Track down each line below containing the string "ordered" and copy it.

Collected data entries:
Segment Open

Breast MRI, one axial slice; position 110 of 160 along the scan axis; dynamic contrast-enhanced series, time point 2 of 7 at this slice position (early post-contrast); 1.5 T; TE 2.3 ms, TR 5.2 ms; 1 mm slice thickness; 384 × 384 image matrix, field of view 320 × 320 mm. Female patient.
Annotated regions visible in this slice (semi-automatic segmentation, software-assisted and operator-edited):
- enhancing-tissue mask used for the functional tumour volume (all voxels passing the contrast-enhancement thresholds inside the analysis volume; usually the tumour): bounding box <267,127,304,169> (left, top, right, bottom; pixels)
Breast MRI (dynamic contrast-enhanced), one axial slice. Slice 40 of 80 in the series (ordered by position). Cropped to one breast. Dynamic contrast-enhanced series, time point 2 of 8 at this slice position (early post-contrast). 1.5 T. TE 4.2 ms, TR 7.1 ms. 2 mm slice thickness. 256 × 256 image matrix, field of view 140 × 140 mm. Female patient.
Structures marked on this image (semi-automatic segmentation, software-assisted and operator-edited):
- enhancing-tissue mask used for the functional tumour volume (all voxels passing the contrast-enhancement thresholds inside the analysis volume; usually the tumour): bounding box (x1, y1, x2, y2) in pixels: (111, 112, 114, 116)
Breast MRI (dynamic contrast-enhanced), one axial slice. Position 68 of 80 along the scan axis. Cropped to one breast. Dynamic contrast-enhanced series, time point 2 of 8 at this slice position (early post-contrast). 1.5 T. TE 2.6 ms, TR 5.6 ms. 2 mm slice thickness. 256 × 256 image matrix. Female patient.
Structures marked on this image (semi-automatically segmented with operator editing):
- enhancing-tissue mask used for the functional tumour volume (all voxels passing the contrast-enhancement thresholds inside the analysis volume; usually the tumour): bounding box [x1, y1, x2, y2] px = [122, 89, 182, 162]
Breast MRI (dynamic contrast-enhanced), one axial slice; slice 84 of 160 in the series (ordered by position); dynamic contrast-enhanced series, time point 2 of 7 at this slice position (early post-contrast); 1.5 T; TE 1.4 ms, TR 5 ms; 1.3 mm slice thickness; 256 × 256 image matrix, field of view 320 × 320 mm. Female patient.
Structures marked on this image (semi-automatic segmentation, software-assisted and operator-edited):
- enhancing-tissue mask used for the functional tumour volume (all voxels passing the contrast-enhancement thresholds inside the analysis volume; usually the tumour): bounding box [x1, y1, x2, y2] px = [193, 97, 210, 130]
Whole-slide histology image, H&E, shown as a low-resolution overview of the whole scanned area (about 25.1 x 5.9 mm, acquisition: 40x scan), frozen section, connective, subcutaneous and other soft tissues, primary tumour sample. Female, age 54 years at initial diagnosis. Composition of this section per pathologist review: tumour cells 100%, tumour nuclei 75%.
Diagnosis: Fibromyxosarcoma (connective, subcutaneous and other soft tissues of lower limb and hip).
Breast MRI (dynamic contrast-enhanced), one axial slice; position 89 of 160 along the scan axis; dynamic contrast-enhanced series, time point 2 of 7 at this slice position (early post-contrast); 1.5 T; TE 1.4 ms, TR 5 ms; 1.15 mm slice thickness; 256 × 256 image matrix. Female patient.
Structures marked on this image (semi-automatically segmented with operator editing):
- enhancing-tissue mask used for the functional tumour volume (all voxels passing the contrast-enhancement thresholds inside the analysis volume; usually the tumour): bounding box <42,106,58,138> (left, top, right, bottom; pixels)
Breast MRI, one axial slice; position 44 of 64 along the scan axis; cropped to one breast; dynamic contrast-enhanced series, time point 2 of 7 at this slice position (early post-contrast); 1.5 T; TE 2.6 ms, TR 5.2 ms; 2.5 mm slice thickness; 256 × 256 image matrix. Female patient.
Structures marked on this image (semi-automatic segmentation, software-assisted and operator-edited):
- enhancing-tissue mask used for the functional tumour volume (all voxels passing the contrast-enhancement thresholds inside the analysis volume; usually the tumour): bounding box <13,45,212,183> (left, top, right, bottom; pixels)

Segment Closed

> ANSWER SPACE:
Breast MRI (dynamic contrast-enhanced), one axial slice. Slice 40 of 80 in the series (ordered by position). Cropped to one breast. Dynamic contrast-enhanced series, time point 2 of 8 at this slice position (early post-contrast). 1.5 T. TE 4.2 ms, TR 7.1 ms. 2 mm slice thickness. 256 × 256 image matrix, field of view 140 × 140 mm. Female patient.
Breast MRI (dynamic contrast-enhanced), one axial slice; slice 84 of 160 in the series (ordered by position); dynamic contrast-enhanced series, time point 2 of 7 at this slice position (early post-contrast); 1.5 T; TE 1.4 ms, TR 5 ms; 1.3 mm slice thickness; 256 × 256 image matrix, field of view 320 × 320 mm. Female patient.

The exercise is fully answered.